The Thing – or rather the reception to The Thing – would prove a turning point in Carpenter’s career. Shooting on location in Alaska, and with Rob Bottin’s demanding special effects, could have been a disaster, but Universal were “very supportive” having gone through a similar experience with Jaws – a film that turned out OK for all involved. Where the studio did have major problems was with the film’s nihilistic ending. “We actually came up with the final lines up there on location,” Carpenter recalls. “Universal, once they saw what we’d done, said, ‘Can’t you be triumphant here?’ I had a lot of pressure to change it.” Needless to say, Carpenter stuck to his guns. And what cut the deepest about The Thing’s commercial failure is that the film was exactly the movie Carpenter envisioned, no compromises. “It was hated by everybody when it came out because it was so dark. It’s the end of everything. I mean, come on!”

While it wasn’t the end of Carpenter’s career, it certainly felt that way for a while. “I was fired off of Firestarter because of The Thing. They kicked my butt to the pavement. So I was looking for a job, and I did Christine.” A year later Carpenter would be back in Hollywood’s good graces after helming Starman – a film outside his wheelhouse, but one he found mainstream success with. “It was an opportunity to do a romance. It’s amazing that it came along. Jeff was incredible to work with.”

Bridges was Oscar-nominated for his performance, and Starman’s success allowed Carpenter to get another leftfield project off the ground: Big Trouble In Little China. “I loved kung fu movies right from the first one I saw – Five Fingers Of Death. Oh my God, it was just a joy.” Shooting Big Trouble… was similarly joyous for Carpenter, but the same can’t be said for working with 20th Century Fox on the film - a fraught experience that caused Carpenter to step away from major studio moviemaking. “On Big Trouble… I was working with the head of a studio who was an intentionally cruel human being. I just didn’t want to deal with that any more.” 

James Hong in Big Trouble In Little China

(Image credit: 20th Century Studios)

I loved kung fu movies right from the first one I saw

John Carpenter

Carpenter temporarily found a home at independent production company Alive Films, who offered him a simple deal: a thrifty $3m budget in return for complete creative control. Prince Of Darkness was the first project to result – a Quatermass-inspired collision of theology and theoretical physics. Darkness was swiftly followed by They Live – a “primal scream against Reaganomics” that has become increasingly relevant over the years, something that amuses Carpenter because “It has a big fight in the middle that has nothing to do with anything!” Imagery from They Live has been utilised in anti-capitalist protest art, but in recent years Carpenter has found himself stamping out incorrect readings of his work. “The right wing is trying to adopt that movie for its own. They think that the aliens are Jewish. For fuck’s sake – come on, you idiots!”

·····

What the task requires →
Decide whether each statement agrees with the Carpenter passage: (a) Universal was supportive during the shoot of The Thing. (b) The Thing cost Carpenter the job of directing Christine. (c) Alive Films offered Carpenter complete creative control in exchange for a small budget. Answer yes or no for each and quote the deciding words. Answer from the Carpenter passage alone.

Dataset excerpts
·····

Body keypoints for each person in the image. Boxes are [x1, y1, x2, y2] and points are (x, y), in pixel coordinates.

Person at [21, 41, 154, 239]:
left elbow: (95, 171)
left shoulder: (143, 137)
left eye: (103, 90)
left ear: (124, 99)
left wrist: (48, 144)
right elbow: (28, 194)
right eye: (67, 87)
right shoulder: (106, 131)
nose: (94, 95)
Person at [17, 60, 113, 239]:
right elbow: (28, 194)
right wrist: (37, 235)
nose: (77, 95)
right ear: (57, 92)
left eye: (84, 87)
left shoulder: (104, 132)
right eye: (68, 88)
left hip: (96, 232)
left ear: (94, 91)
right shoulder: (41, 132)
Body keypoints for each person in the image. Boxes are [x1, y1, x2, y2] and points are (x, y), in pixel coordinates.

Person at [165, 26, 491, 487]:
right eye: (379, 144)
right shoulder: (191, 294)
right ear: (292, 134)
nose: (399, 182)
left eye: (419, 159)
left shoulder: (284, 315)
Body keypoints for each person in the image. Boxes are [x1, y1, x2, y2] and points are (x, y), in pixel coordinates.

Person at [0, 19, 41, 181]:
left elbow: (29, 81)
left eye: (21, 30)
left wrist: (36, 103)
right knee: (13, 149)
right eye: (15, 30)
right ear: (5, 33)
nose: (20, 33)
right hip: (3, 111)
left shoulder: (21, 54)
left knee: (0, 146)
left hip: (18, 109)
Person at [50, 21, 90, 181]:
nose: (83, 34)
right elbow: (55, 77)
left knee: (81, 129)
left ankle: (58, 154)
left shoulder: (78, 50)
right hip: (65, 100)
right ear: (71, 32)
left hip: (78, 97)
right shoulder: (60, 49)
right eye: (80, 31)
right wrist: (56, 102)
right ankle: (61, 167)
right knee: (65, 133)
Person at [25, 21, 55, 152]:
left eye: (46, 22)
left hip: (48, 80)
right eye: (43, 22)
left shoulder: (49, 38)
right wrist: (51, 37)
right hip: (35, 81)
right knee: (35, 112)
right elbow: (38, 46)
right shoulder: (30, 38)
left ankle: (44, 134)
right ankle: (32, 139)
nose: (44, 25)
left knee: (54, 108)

·····

Reply to the exercise →
(a) Yes: "Universal were “very supportive” having gone through a similar experience with Jaws"
(b) No: "I was fired off of Firestarter because of The Thing. They kicked my butt to the pavement. So I was looking for a job, and I did Christine."
(c) Yes: "a thrifty $3m budget in return for complete creative control"